● **What is being asked**: Pictures do not belong in the copy; retype the records below exactly.

Document images with source code
┄┄┄┄┄┄
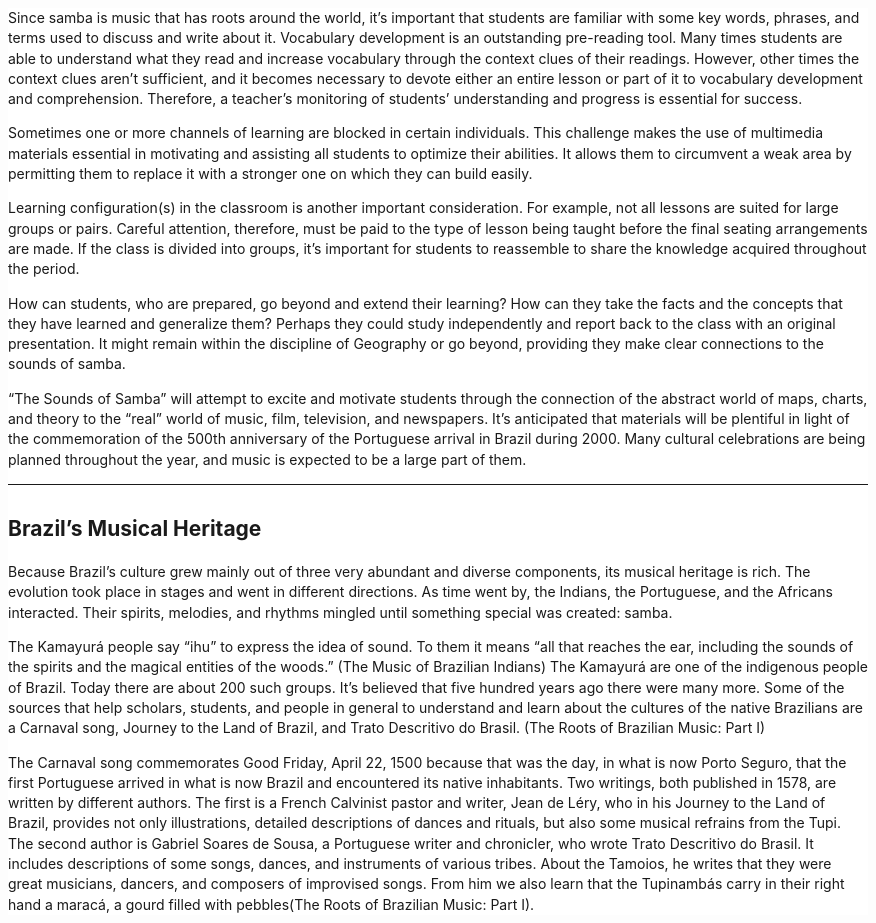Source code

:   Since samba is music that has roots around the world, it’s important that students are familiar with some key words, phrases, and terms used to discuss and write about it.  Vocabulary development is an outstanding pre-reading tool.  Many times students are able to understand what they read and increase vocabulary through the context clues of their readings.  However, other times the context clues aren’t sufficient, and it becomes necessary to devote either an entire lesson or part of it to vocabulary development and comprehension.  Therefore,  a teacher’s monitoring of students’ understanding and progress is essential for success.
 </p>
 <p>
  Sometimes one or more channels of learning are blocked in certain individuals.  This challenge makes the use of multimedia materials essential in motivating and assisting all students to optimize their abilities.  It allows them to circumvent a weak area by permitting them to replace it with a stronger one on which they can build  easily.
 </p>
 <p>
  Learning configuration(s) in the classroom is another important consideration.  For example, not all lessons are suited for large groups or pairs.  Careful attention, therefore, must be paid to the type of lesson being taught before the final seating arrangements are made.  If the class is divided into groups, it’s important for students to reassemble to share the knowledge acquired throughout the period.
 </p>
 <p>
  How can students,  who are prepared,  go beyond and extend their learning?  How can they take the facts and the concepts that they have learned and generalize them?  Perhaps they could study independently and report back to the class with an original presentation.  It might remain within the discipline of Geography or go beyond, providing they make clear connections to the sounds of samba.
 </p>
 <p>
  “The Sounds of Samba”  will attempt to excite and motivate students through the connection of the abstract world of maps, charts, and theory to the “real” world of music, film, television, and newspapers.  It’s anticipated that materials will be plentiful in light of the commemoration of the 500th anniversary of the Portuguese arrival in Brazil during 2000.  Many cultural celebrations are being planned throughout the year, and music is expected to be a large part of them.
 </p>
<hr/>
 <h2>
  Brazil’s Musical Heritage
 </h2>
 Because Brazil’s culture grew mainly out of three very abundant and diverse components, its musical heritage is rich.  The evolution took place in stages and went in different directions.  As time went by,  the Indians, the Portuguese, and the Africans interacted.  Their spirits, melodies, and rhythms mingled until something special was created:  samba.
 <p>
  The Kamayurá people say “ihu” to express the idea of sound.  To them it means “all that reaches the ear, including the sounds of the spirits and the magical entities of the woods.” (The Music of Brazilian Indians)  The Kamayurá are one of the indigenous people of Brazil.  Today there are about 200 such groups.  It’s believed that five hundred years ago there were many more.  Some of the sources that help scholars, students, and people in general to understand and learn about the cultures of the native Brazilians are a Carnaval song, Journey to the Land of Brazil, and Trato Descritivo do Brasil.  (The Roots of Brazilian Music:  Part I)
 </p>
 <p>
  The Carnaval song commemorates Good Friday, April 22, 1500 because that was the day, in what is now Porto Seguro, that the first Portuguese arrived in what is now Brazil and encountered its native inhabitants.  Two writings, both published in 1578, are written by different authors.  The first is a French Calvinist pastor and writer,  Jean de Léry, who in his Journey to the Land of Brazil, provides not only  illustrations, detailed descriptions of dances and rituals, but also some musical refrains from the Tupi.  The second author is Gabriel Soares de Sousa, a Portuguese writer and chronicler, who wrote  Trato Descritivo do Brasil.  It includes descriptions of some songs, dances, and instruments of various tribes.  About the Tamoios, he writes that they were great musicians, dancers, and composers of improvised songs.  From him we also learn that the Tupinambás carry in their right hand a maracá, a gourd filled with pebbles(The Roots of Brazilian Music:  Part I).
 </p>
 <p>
┄┄┄┄┄┄
● **Written answer**:
Source code

:   Since samba is music that has roots around the world, it’s important that students are familiar with some key words, phrases, and terms used to discuss and write about it.  Vocabulary development is an outstanding pre-reading tool.  Many times students are able to understand what they read and increase vocabulary through the context clues of their readings.  However, other times the context clues aren’t sufficient, and it becomes necessary to devote either an entire lesson or part of it to vocabulary development and comprehension.  Therefore,  a teacher’s monitoring of students’ understanding and progress is essential for success.
 </p>
 <p>
  Sometimes one or more channels of learning are blocked in certain individuals.  This challenge makes the use of multimedia materials essential in motivating and assisting all students to optimize their abilities.  It allows them to circumvent a weak area by permitting them to replace it with a stronger one on which they can build  easily.
 </p>
 <p>
  Learning configuration(s) in the classroom is another important consideration.  For example, not all lessons are suited for large groups or pairs.  Careful attention, therefore, must be paid to the type of lesson being taught before the final seating arrangements are made.  If the class is divided into groups, it’s important for students to reassemble to share the knowledge acquired throughout the period.
 </p>
 <p>
  How can students,  who are prepared,  go beyond and extend their learning?  How can they take the facts and the concepts that they have learned and generalize them?  Perhaps they could study independently and report back to the class with an original presentation.  It might remain within the discipline of Geography or go beyond, providing they make clear connections to the sounds of samba.
 </p>
 <p>
  “The Sounds of Samba”  will attempt to excite and motivate students through the connection of the abstract world of maps, charts, and theory to the “real” world of music, film, television, and newspapers.  It’s anticipated that materials will be plentiful in light of the commemoration of the 500th anniversary of the Portuguese arrival in Brazil during 2000.  Many cultural celebrations are being planned throughout the year, and music is expected to be a large part of them.
 </p>
<hr/>
 <h2>
  Brazil’s Musical Heritage
 </h2>
 Because Brazil’s culture grew mainly out of three very abundant and diverse components, its musical heritage is rich.  The evolution took place in stages and went in different directions.  As time went by,  the Indians, the Portuguese, and the Africans interacted.  Their spirits, melodies, and rhythms mingled until something special was created:  samba.
 <p>
  The Kamayurá people say “ihu” to express the idea of sound.  To them it means “all that reaches the ear, including the sounds of the spirits and the magical entities of the woods.” (The Music of Brazilian Indians)  The Kamayurá are one of the indigenous people of Brazil.  Today there are about 200 such groups.  It’s believed that five hundred years ago there were many more.  Some of the sources that help scholars, students, and people in general to understand and learn about the cultures of the native Brazilians are a Carnaval song, Journey to the Land of Brazil, and Trato Descritivo do Brasil.  (The Roots of Brazilian Music:  Part I)
 </p>
 <p>
  The Carnaval song commemorates Good Friday, April 22, 1500 because that was the day, in what is now Porto Seguro, that the first Portuguese arrived in what is now Brazil and encountered its native inhabitants.  Two writings, both published in 1578, are written by different authors.  The first is a French Calvinist pastor and writer,  Jean de Léry, who in his Journey to the Land of Brazil, provides not only  illustrations, detailed descriptions of dances and rituals, but also some musical refrains from the Tupi.  The second author is Gabriel Soares de Sousa, a Portuguese writer and chronicler, who wrote  Trato Descritivo do Brasil.  It includes descriptions of some songs, dances, and instruments of various tribes.  About the Tamoios, he writes that they were great musicians, dancers, and composers of improvised songs.  From him we also learn that the Tupinambás carry in their right hand a maracá, a gourd filled with pebbles(The Roots of Brazilian Music:  Part I).
 </p>
 <p>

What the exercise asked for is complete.